Whatever the workforce, the rewards were considerable. The water from the foggaras allowed the Garamantes to grow wheat, barley, dates, grapes and even cotton in carefully laid-out fields. They built towns with multi-storey houses, developed a distinctive script and minted no coins but used Roman ones in trade. Their kingdom sat at the centre of a trans-Saharan trade network that carried gold, ivory and slaves northwards to the Mediterranean coast and salt, glass and pottery southwards into sub-Saharan Africa. Far from being barbarians on the margins of the classical world, the Garamantes were active participants in it.

The civilisation flourished for around a thousand years, from roughly 500 BCE to 500 CE, before going into rapid decline. The cause was not invasion, plague or political collapse β€” it was the very resource that had made the kingdom possible in the first place. Because the Nubian aquifer is recharged only by rainfall over thousands of years, the Garamantes were essentially mining a non-renewable resource. As the water table fell, the foggaras ran dry one by one. Fields could no longer be irrigated, towns were abandoned, and within two centuries the Garamantian kingdom had vanished beneath the sand.

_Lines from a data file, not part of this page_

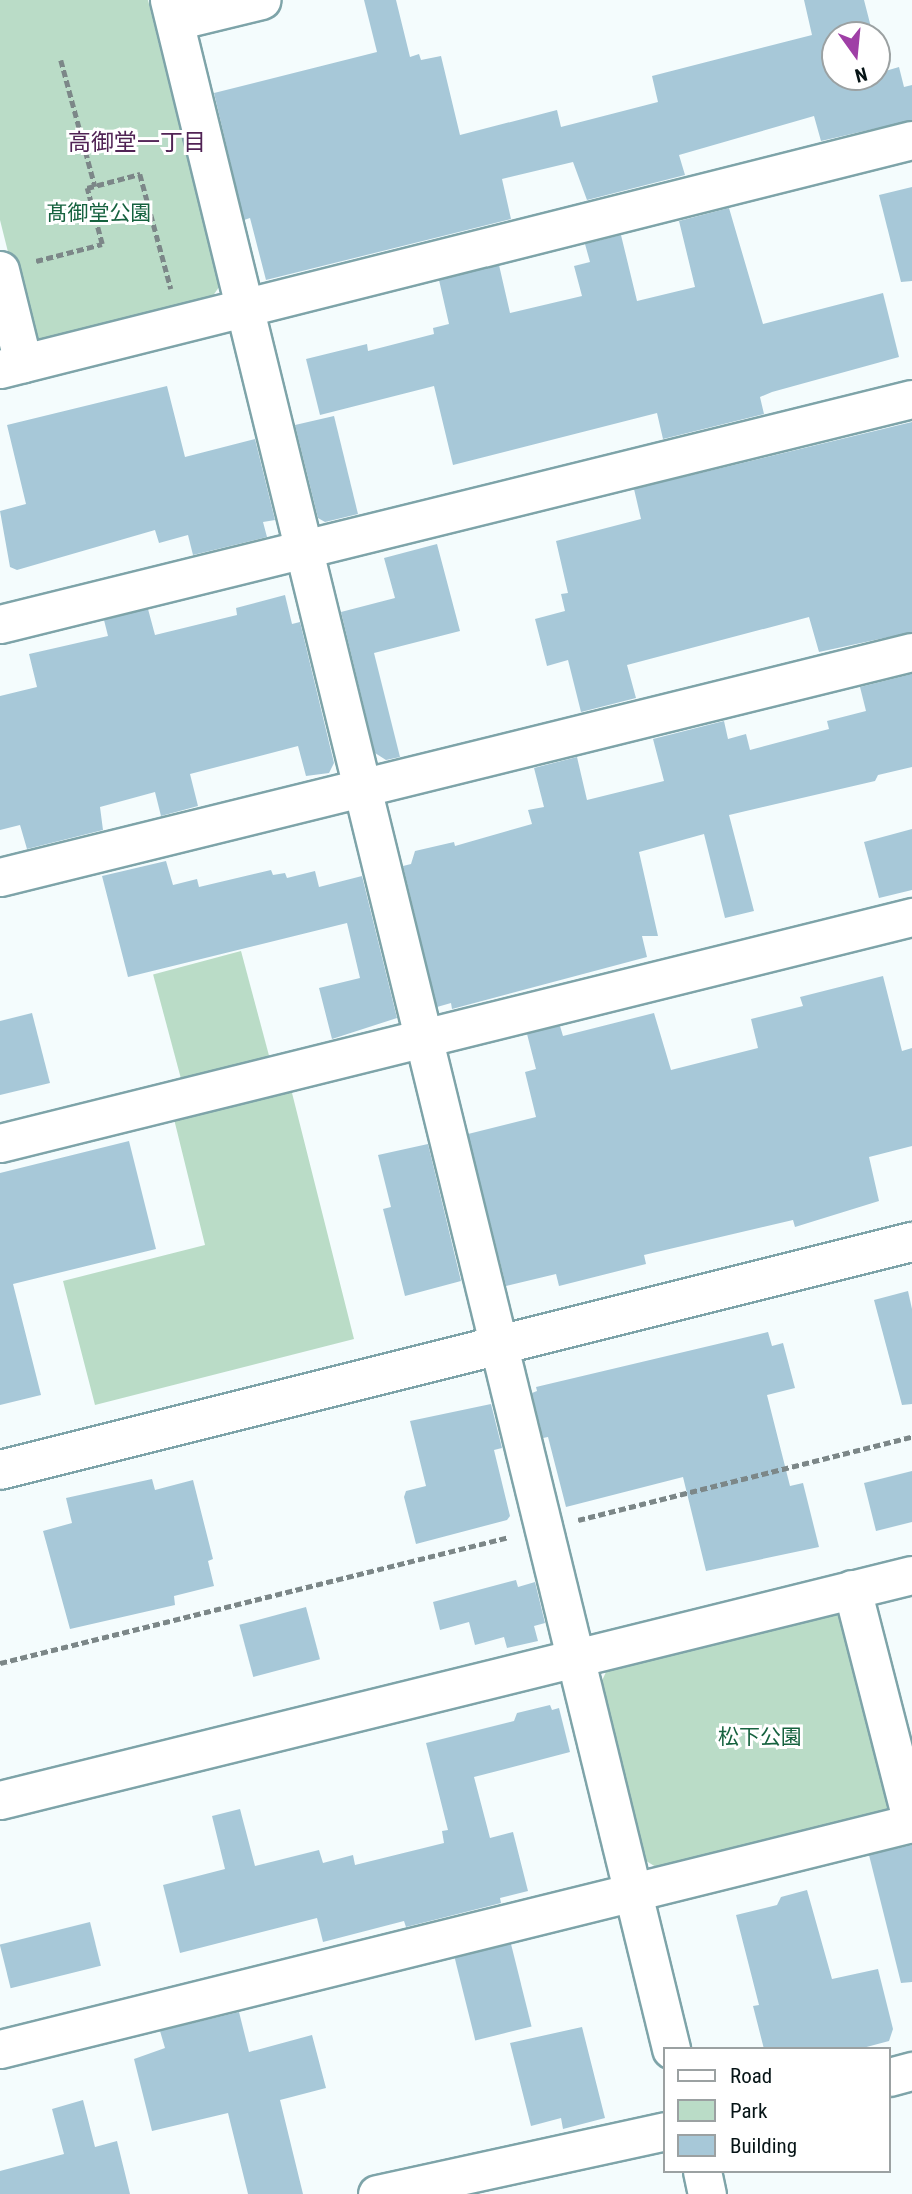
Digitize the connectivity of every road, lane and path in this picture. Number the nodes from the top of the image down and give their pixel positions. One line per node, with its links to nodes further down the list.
1 (261, 0): 2 (street)
2 (172, 11): 7 (street)
3 (61, 60): 5 (path)
4 (912, 140): 7 (street)
5 (95, 186): 6 (path); 8 (path)
6 (0, 270): 9 (street)
7 (244, 308): 8 (street); 11 (street)
8 (181, 323): 9 (street)
9 (11, 366)
10 (912, 399): 11 (street)
11 (303, 549): 12 (street); 14 (street)
12 (0, 624)
13 (912, 652): 14 (street)
14 (360, 788): 15 (street); 17 (street)
15 (0, 877)
16 (912, 917): 17 (street)
17 (421, 1039): 18 (street); 20 (street)
18 (0, 1143)
19 (912, 1242): 20 (street)
20 (496, 1346): 22 (street); 23 (street)
21 (912, 1437): 23 (path)
22 (0, 1470)
23 (542, 1529): 26 (street); 27 (path)
24 (912, 1575): 25 (street)
25 (852, 1589): 26 (street); 29 (street)
26 (574, 1658): 28 (street); 30 (street)
27 (0, 1663)
28 (0, 1800)
29 (912, 1823): 30 (street)
30 (632, 1892): 31 (street); 32 (street)
31 (671, 2047)
32 (0, 2049)
33 (912, 2071): 34 (street)
34 (891, 2076)
35 (664, 2131): 37 (street)
36 (702, 2173): 38 (street)
37 (377, 2194)
38 (707, 2194)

For modern researchers, the story of the Garamantes is more than an archaeological curiosity. Several countries in North Africa and the Middle East rely heavily on the same aquifer that the Garamantes once tapped, and they too are withdrawing water far faster than it can be replenished. Mattingly has warned that the lesson of the foggaras is a sobering one: a civilisation built entirely on non-renewable groundwater is, in the long run, building on sand.